[Dataset items]
[Begin]
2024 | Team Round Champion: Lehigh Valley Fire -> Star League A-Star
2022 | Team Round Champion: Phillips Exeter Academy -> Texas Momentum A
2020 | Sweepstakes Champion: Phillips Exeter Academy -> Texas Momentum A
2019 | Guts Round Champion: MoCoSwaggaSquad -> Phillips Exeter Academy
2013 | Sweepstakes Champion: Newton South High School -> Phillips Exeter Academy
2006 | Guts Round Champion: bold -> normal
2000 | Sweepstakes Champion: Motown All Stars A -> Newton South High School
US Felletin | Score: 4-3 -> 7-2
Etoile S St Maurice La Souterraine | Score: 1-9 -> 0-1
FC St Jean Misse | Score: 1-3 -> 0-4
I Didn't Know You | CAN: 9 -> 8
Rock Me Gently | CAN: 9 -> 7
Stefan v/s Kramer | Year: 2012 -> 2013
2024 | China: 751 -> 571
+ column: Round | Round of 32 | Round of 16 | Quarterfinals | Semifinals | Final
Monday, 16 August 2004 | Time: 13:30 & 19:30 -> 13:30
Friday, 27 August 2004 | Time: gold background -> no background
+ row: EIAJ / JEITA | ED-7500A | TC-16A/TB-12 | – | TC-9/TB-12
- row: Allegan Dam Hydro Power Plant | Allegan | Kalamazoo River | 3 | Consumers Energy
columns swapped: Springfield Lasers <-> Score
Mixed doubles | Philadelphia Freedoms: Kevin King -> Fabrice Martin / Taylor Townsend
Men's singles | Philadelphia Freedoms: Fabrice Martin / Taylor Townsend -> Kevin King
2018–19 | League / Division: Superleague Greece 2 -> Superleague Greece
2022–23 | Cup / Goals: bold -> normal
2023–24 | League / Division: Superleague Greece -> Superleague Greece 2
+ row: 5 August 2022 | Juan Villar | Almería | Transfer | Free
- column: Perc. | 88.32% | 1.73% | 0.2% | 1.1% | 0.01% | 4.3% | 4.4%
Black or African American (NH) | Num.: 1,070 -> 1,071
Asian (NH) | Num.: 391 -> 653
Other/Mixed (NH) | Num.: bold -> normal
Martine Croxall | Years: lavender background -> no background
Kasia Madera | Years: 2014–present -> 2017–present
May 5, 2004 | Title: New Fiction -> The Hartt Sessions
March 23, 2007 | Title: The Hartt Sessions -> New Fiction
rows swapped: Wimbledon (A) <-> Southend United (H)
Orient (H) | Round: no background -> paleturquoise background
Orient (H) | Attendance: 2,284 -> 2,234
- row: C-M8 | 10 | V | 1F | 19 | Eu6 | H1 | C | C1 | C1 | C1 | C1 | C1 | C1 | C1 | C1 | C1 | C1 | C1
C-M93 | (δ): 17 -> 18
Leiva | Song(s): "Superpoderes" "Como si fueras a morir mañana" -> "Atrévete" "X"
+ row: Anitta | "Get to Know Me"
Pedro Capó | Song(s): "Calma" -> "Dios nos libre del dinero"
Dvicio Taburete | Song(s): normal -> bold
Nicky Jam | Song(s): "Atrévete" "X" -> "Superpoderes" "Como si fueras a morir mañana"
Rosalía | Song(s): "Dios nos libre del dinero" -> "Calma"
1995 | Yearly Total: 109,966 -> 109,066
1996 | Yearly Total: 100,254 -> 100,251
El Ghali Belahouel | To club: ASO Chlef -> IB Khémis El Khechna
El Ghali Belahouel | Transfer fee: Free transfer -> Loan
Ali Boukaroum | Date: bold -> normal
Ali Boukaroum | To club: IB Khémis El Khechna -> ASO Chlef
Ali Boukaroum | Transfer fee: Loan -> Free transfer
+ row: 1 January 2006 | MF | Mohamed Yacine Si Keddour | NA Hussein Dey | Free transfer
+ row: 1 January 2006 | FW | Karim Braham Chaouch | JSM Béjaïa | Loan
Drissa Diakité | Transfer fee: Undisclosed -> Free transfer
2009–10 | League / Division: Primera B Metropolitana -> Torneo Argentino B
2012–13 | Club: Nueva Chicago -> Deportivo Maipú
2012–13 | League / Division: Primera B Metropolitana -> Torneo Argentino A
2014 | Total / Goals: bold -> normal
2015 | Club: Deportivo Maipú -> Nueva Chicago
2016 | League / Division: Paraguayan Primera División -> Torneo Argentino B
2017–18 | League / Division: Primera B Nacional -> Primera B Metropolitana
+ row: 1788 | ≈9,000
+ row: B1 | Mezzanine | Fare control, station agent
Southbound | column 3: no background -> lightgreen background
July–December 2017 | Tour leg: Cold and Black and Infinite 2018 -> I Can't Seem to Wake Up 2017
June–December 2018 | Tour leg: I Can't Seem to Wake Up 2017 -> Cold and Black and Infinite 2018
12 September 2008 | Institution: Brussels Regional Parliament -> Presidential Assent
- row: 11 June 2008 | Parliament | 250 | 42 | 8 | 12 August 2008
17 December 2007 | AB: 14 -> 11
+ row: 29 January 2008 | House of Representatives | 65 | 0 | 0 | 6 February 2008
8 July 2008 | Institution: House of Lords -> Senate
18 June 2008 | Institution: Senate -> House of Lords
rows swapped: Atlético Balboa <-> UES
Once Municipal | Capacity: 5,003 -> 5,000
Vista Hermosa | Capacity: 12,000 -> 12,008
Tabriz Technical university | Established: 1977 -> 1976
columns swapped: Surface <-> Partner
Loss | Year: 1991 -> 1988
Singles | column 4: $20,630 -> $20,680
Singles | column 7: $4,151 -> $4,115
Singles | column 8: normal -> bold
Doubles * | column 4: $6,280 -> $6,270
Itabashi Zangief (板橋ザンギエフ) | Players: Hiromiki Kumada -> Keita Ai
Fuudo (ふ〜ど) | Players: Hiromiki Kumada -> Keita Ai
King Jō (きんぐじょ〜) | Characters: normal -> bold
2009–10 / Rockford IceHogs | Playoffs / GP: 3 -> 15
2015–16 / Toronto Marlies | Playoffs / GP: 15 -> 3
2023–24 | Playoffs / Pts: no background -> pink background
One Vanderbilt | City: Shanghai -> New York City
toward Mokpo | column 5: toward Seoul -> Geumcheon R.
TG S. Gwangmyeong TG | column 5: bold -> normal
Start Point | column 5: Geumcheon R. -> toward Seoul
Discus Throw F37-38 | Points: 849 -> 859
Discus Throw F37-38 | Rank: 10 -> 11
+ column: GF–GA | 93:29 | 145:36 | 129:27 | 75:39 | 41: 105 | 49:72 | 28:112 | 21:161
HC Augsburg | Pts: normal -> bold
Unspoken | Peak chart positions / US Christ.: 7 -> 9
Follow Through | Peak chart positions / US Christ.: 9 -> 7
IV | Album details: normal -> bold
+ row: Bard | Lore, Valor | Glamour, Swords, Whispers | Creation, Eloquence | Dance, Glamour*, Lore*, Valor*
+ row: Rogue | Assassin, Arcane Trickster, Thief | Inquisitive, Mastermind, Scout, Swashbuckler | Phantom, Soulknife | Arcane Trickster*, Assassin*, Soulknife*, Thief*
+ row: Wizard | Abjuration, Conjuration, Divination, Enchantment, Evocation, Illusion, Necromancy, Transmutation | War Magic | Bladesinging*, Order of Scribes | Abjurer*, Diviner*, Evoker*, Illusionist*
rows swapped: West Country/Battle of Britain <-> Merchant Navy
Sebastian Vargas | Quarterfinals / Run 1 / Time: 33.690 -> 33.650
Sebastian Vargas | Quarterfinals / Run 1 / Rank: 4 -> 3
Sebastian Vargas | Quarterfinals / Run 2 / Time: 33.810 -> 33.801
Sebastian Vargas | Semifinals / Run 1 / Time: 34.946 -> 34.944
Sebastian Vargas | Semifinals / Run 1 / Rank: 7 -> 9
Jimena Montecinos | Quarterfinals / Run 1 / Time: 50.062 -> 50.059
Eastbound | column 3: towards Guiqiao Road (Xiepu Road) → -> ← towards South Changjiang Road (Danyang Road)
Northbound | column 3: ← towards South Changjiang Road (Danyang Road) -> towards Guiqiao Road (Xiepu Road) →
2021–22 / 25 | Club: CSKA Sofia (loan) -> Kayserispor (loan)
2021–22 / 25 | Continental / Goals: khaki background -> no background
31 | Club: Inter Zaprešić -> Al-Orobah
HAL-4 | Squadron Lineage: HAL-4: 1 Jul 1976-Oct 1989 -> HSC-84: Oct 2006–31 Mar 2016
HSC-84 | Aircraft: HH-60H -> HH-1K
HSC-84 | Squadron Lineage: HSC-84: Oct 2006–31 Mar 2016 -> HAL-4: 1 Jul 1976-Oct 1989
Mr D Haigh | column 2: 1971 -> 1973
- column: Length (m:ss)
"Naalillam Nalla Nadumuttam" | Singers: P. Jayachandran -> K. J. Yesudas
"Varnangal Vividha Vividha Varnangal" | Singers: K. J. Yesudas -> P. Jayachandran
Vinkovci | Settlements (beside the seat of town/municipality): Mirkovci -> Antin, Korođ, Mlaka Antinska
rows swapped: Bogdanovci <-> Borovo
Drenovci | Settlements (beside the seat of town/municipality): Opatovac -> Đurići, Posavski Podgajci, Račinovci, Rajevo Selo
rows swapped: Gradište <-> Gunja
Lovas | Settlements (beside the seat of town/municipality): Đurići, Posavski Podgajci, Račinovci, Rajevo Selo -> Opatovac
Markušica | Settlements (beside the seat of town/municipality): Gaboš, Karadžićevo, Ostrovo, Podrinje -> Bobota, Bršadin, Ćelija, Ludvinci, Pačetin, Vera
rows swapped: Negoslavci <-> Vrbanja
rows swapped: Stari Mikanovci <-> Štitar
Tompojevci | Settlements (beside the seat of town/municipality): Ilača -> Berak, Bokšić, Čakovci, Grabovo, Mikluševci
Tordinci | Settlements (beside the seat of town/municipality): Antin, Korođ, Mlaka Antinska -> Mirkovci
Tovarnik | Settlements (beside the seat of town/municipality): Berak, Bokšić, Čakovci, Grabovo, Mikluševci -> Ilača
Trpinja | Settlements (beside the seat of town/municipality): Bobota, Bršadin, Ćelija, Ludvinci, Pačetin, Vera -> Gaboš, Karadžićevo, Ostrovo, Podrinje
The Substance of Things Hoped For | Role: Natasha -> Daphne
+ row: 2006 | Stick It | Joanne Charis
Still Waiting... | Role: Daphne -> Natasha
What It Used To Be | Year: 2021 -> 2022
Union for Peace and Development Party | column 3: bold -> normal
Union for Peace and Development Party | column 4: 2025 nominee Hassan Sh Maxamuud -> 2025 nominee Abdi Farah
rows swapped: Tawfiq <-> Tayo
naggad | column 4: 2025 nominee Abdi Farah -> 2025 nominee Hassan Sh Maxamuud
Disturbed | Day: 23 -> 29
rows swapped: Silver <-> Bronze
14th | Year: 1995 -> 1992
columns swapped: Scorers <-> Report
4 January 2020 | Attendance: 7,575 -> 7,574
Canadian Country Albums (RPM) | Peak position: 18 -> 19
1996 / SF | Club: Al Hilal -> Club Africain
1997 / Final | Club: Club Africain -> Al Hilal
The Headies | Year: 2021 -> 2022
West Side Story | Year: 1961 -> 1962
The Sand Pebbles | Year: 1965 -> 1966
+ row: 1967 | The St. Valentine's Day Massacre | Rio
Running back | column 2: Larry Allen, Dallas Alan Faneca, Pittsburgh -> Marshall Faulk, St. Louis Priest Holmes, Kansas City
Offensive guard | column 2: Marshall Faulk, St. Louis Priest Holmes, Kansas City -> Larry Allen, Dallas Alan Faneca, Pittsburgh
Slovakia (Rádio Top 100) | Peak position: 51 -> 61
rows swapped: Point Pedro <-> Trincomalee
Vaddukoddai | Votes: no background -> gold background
[End]
**Task requirements**
Copy out the lines verbatim, everything from the start of the dataset items down to the line containing "2024 | China: 751 -> 571", including both ends.

**Task response**
2024 | Team Round Champion: Lehigh Valley Fire -> Star League A-Star
2022 | Team Round Champion: Phillips Exeter Academy -> Texas Momentum A
2020 | Sweepstakes Champion: Phillips Exeter Academy -> Texas Momentum A
2019 | Guts Round Champion: MoCoSwaggaSquad -> Phillips Exeter Academy
2013 | Sweepstakes Champion: Newton South High School -> Phillips Exeter Academy
2006 | Guts Round Champion: bold -> normal
2000 | Sweepstakes Champion: Motown All Stars A -> Newton South High School
US Felletin | Score: 4-3 -> 7-2
Etoile S St Maurice La Souterraine | Score: 1-9 -> 0-1
FC St Jean Misse | Score: 1-3 -> 0-4
I Didn't Know You | CAN: 9 -> 8
Rock Me Gently | CAN: 9 -> 7
Stefan v/s Kramer | Year: 2012 -> 2013
2024 | China: 751 -> 571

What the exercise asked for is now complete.